*** Block opens ***

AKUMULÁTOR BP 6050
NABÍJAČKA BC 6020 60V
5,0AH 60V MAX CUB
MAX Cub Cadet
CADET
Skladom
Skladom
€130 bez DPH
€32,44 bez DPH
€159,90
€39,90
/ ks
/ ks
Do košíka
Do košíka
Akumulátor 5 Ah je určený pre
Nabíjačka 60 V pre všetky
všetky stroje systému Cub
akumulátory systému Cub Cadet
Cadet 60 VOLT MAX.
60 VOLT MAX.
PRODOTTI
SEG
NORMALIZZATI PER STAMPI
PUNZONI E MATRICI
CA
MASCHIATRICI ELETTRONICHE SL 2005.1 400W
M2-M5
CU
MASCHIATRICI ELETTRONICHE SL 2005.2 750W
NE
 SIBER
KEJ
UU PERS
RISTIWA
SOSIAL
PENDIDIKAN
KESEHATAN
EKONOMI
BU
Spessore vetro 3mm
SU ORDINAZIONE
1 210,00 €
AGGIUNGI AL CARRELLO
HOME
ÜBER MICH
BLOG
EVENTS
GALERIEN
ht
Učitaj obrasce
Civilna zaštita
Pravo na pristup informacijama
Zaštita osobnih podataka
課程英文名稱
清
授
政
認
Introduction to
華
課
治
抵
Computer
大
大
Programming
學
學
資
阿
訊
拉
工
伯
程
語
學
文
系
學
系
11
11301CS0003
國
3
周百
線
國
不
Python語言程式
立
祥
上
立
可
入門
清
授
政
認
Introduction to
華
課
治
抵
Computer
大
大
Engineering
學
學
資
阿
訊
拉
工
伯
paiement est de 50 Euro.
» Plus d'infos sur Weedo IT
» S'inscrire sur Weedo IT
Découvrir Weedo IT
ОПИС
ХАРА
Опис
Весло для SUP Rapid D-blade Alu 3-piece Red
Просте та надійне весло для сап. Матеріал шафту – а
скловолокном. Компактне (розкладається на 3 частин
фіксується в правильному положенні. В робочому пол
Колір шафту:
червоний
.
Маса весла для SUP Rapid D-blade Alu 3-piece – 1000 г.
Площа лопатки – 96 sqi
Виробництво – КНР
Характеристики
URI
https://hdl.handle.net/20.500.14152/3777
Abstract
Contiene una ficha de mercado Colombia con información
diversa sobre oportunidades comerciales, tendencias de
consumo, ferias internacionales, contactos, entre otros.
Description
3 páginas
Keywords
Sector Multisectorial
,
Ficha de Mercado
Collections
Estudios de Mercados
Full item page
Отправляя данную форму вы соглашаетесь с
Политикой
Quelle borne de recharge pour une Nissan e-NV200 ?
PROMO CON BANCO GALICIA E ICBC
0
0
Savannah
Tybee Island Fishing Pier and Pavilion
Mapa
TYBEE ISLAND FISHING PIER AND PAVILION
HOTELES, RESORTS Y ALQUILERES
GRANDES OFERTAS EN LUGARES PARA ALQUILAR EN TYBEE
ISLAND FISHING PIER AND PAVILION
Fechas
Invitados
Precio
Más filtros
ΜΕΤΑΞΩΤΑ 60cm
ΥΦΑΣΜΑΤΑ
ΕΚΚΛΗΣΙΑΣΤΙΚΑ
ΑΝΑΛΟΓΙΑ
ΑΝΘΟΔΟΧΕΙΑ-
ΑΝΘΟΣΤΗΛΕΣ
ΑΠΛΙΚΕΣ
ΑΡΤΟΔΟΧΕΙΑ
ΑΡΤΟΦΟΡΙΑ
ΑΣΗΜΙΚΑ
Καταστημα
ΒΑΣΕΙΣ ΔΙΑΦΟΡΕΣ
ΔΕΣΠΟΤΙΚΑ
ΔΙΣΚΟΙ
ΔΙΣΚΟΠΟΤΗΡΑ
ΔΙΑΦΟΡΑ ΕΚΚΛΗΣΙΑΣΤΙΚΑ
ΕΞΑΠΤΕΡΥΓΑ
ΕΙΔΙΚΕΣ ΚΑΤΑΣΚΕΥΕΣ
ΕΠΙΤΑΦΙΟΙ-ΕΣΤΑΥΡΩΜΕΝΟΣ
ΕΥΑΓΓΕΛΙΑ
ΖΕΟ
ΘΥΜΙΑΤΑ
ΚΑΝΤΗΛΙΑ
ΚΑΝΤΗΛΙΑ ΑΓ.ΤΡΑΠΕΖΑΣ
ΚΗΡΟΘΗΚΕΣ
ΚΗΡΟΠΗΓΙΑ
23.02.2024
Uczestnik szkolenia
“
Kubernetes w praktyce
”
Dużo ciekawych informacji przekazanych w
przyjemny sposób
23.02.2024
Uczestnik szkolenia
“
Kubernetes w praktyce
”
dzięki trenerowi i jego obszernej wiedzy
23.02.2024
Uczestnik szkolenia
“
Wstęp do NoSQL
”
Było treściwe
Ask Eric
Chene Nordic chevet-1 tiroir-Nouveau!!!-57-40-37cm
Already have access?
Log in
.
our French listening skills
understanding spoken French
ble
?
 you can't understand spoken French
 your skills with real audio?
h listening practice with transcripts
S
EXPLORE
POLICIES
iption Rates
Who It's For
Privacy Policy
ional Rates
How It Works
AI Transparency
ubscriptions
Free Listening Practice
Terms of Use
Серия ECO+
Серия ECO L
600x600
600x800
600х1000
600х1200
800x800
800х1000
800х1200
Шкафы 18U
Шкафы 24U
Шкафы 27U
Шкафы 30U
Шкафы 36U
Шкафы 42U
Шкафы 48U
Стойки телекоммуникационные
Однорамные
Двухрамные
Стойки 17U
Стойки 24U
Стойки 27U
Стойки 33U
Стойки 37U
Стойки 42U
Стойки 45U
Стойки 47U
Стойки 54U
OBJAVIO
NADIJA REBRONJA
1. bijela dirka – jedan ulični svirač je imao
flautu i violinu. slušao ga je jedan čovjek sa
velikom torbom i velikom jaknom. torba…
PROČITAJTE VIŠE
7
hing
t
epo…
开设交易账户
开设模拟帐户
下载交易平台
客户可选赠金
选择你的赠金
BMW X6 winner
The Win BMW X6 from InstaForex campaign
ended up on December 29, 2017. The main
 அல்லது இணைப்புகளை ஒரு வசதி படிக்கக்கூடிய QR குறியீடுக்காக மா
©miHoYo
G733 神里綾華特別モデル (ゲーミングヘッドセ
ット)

*** Block closes ***

* What you are asked to do
Every entry must be set down exactly, with nothing left out.

* Written reply
AKUMULÁTOR BP 6050
NABÍJAČKA BC 6020 60V
5,0AH 60V MAX CUB
MAX Cub Cadet
CADET
Skladom
Skladom
€130 bez DPH
€32,44 bez DPH
€159,90
€39,90
/ ks
/ ks
Do košíka
Do košíka
Akumulátor 5 Ah je určený pre
Nabíjačka 60 V pre všetky
všetky stroje systému Cub
akumulátory systému Cub Cadet
Cadet 60 VOLT MAX.
60 VOLT MAX.
PRODOTTI
SEG
NORMALIZZATI PER STAMPI
PUNZONI E MATRICI
CA
MASCHIATRICI ELETTRONICHE SL 2005.1 400W
M2-M5
CU
MASCHIATRICI ELETTRONICHE SL 2005.2 750W
NE
 SIBER
KEJ
UU PERS
RISTIWA
SOSIAL
PENDIDIKAN
KESEHATAN
EKONOMI
BU
Spessore vetro 3mm
SU ORDINAZIONE
1 210,00 €
AGGIUNGI AL CARRELLO
HOME
ÜBER MICH
BLOG
EVENTS
GALERIEN
ht
Učitaj obrasce
Civilna zaštita
Pravo na pristup informacijama
Zaštita osobnih podataka
課程英文名稱
清
授
政
認
Introduction to
華
課
治
抵
Computer
大
大
Programming
學
學
資
阿
訊
拉
工
伯
程
語
學
文
系
學
系
11
11301CS0003
國
3
周百
線
國
不
Python語言程式
立
祥
上
立
可
入門
清
授
政
認
Introduction to
華
課
治
抵
Computer
大
大
Engineering
學
學
資
阿
訊
拉
工
伯
paiement est de 50 Euro.
» Plus d'infos sur Weedo IT
» S'inscrire sur Weedo IT
Découvrir Weedo IT
ОПИС
ХАРА
Опис
Весло для SUP Rapid D-blade Alu 3-piece Red
Просте та надійне весло для сап. Матеріал шафту – а
скловолокном. Компактне (розкладається на 3 частин
фіксується в правильному положенні. В робочому пол
Колір шафту:
червоний
.
Маса весла для SUP Rapid D-blade Alu 3-piece – 1000 г.
Площа лопатки – 96 sqi
Виробництво – КНР
Характеристики
URI
https://hdl.handle.net/20.500.14152/3777
Abstract
Contiene una ficha de mercado Colombia con información
diversa sobre oportunidades comerciales, tendencias de
consumo, ferias internacionales, contactos, entre otros.
Description
3 páginas
Keywords
Sector Multisectorial
,
Ficha de Mercado
Collections
Estudios de Mercados
Full item page
Отправляя данную форму вы соглашаетесь с
Политикой
Quelle borne de recharge pour une Nissan e-NV200 ?
PROMO CON BANCO GALICIA E ICBC
0
0
Savannah
Tybee Island Fishing Pier and Pavilion
Mapa
TYBEE ISLAND FISHING PIER AND PAVILION
HOTELES, RESORTS Y ALQUILERES
GRANDES OFERTAS EN LUGARES PARA ALQUILAR EN TYBEE
ISLAND FISHING PIER AND PAVILION
Fechas
Invitados
Precio
Más filtros
ΜΕΤΑΞΩΤΑ 60cm
ΥΦΑΣΜΑΤΑ
ΕΚΚΛΗΣΙΑΣΤΙΚΑ
ΑΝΑΛΟΓΙΑ
ΑΝΘΟΔΟΧΕΙΑ-
ΑΝΘΟΣΤΗΛΕΣ
ΑΠΛΙΚΕΣ
ΑΡΤΟΔΟΧΕΙΑ
ΑΡΤΟΦΟΡΙΑ
ΑΣΗΜΙΚΑ
Καταστημα
ΒΑΣΕΙΣ ΔΙΑΦΟΡΕΣ
ΔΕΣΠΟΤΙΚΑ
ΔΙΣΚΟΙ
ΔΙΣΚΟΠΟΤΗΡΑ
ΔΙΑΦΟΡΑ ΕΚΚΛΗΣΙΑΣΤΙΚΑ
ΕΞΑΠΤΕΡΥΓΑ
ΕΙΔΙΚΕΣ ΚΑΤΑΣΚΕΥΕΣ
ΕΠΙΤΑΦΙΟΙ-ΕΣΤΑΥΡΩΜΕΝΟΣ
ΕΥΑΓΓΕΛΙΑ
ΖΕΟ
ΘΥΜΙΑΤΑ
ΚΑΝΤΗΛΙΑ
ΚΑΝΤΗΛΙΑ ΑΓ.ΤΡΑΠΕΖΑΣ
ΚΗΡΟΘΗΚΕΣ
ΚΗΡΟΠΗΓΙΑ
23.02.2024
Uczestnik szkolenia
“
Kubernetes w praktyce
”
Dużo ciekawych informacji przekazanych w
przyjemny sposób
23.02.2024
Uczestnik szkolenia
“
Kubernetes w praktyce
”
dzięki trenerowi i jego obszernej wiedzy
23.02.2024
Uczestnik szkolenia
“
Wstęp do NoSQL
”
Było treściwe
Ask Eric
Chene Nordic chevet-1 tiroir-Nouveau!!!-57-40-37cm
Already have access?
Log in
.
our French listening skills
understanding spoken French
ble
?
 you can't understand spoken French
 your skills with real audio?
h listening practice with transcripts
S
EXPLORE
POLICIES
iption Rates
Who It's For
Privacy Policy
ional Rates
How It Works
AI Transparency
ubscriptions
Free Listening Practice
Terms of Use
Серия ECO+
Серия ECO L
600x600
600x800
600х1000
600х1200
800x800
800х1000
800х1200
Шкафы 18U
Шкафы 24U
Шкафы 27U
Шкафы 30U
Шкафы 36U
Шкафы 42U
Шкафы 48U
Стойки телекоммуникационные
Однорамные
Двухрамные
Стойки 17U
Стойки 24U
Стойки 27U
Стойки 33U
Стойки 37U
Стойки 42U
Стойки 45U
Стойки 47U
Стойки 54U
OBJAVIO
NADIJA REBRONJA
1. bijela dirka – jedan ulični svirač je imao
flautu i violinu. slušao ga je jedan čovjek sa
velikom torbom i velikom jaknom. torba…
PROČITAJTE VIŠE
7
hing
t
epo…
开设交易账户
开设模拟帐户
下载交易平台
客户可选赠金
选择你的赠金
BMW X6 winner
The Win BMW X6 from InstaForex campaign
ended up on December 29, 2017. The main
 அல்லது இணைப்புகளை ஒரு வசதி படிக்கக்கூடிய QR குறியீடுக்காக மா
©miHoYo
G733 神里綾華特別モデル (ゲーミングヘッドセ
ット)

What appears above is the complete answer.